▸ **TASK ITEM**
Please reproduce all of the data below exactly, leaving each picture out.

▸ **RECORDED INFORMATION**
[Start of Attachment]
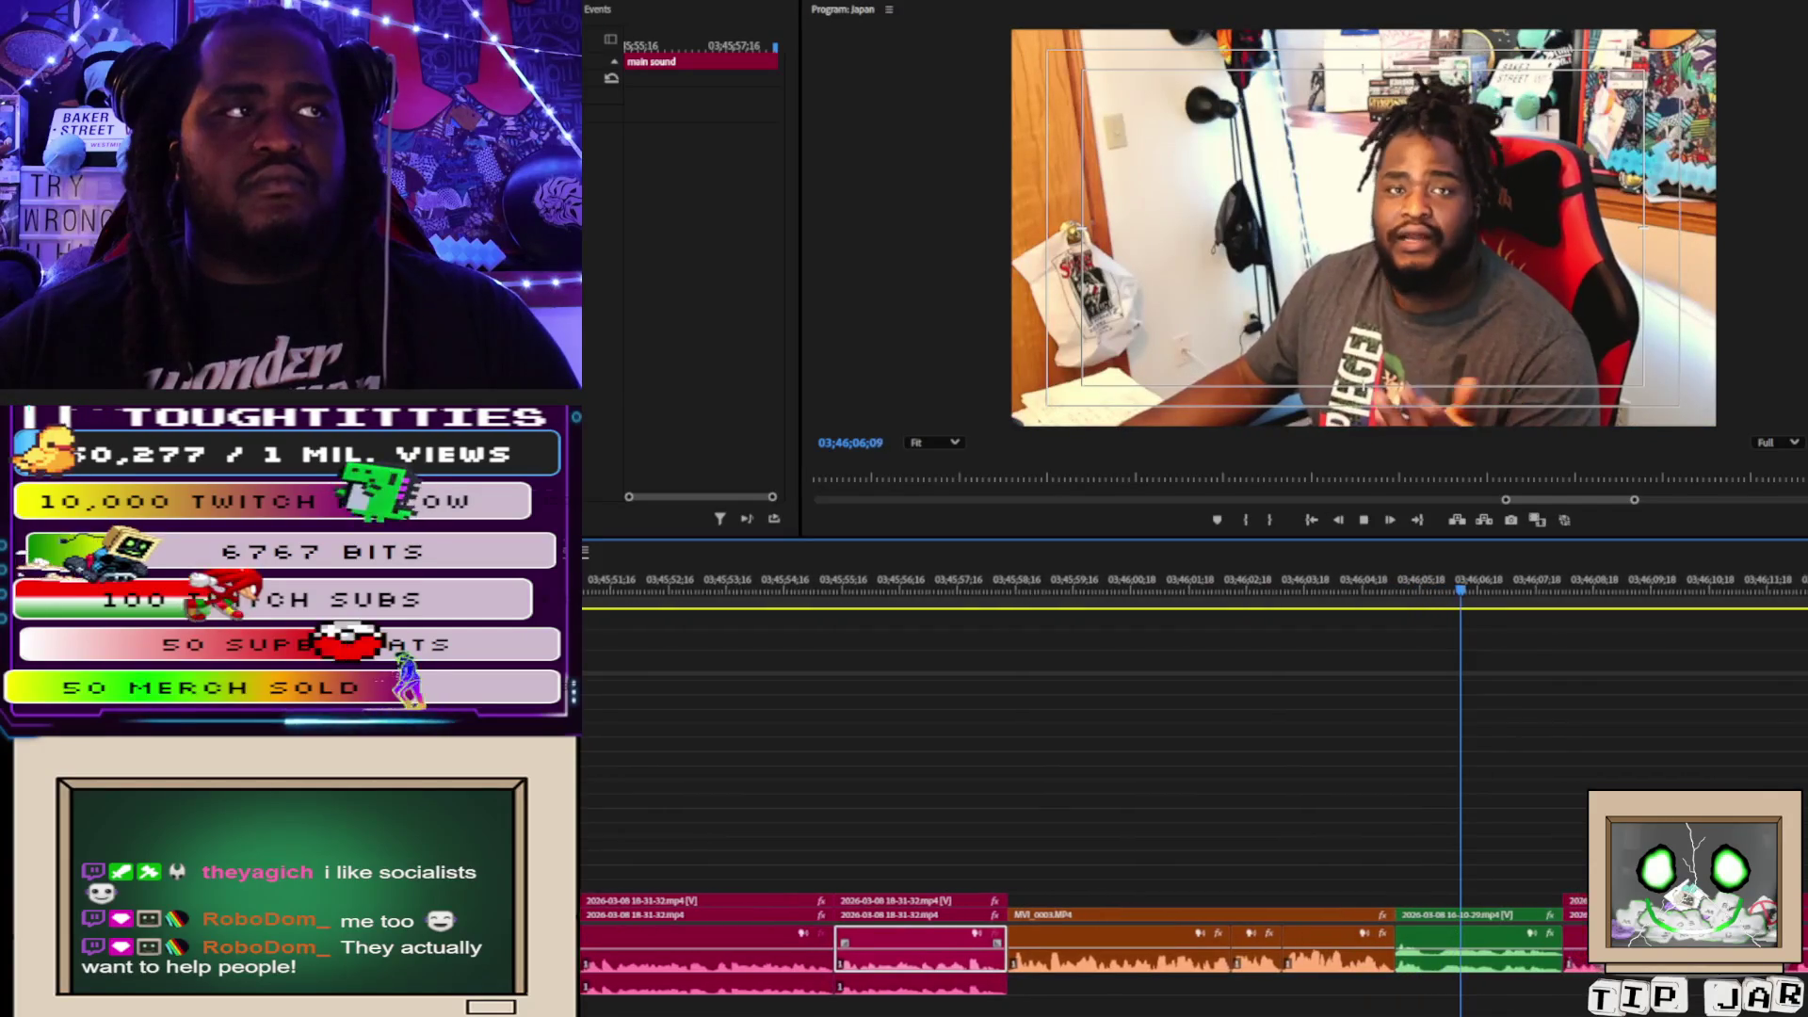
key(space)
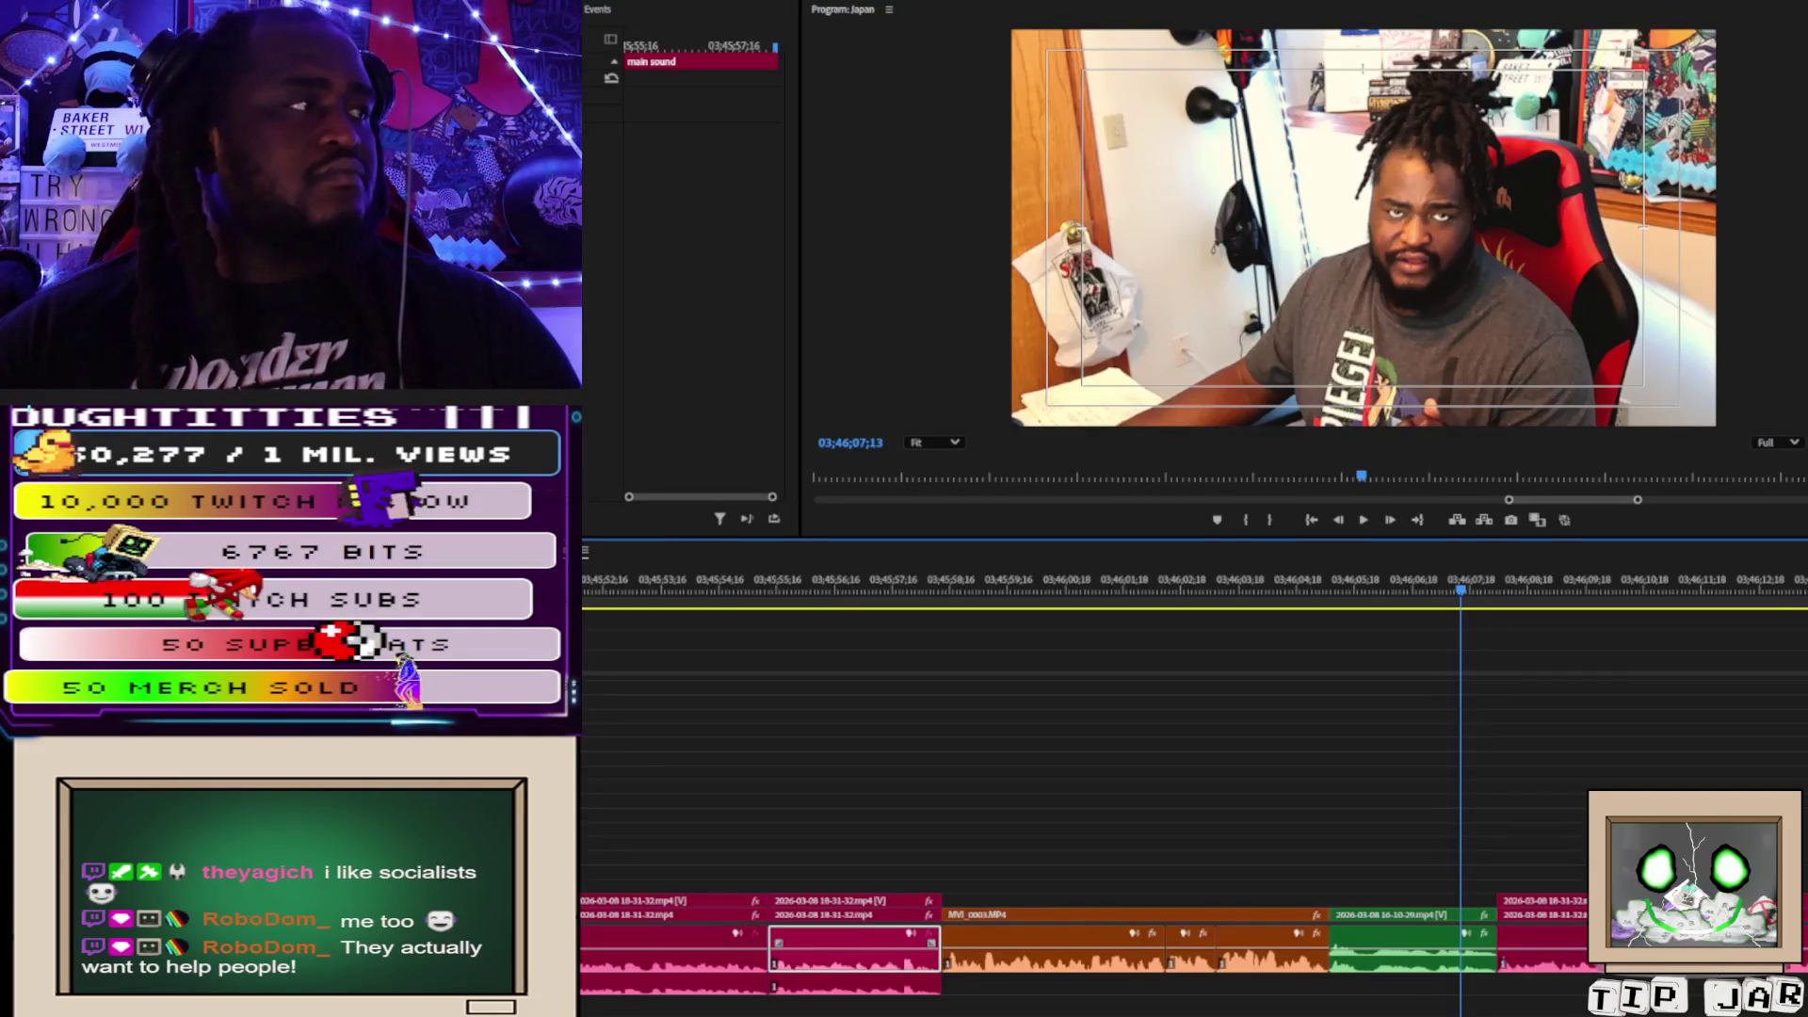
click(1424, 798)
Add a caption near the top of the frame reading 'NARP = NON ANIME REGULAR'.
click(1212, 148)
[End of Attachment]
▸ **EXERCISE OUTPUT**
key(space)
click(1424, 798)
Add a caption near the top of the frame reading 'NARP = NON ANIME REGULAR'.
click(1212, 148)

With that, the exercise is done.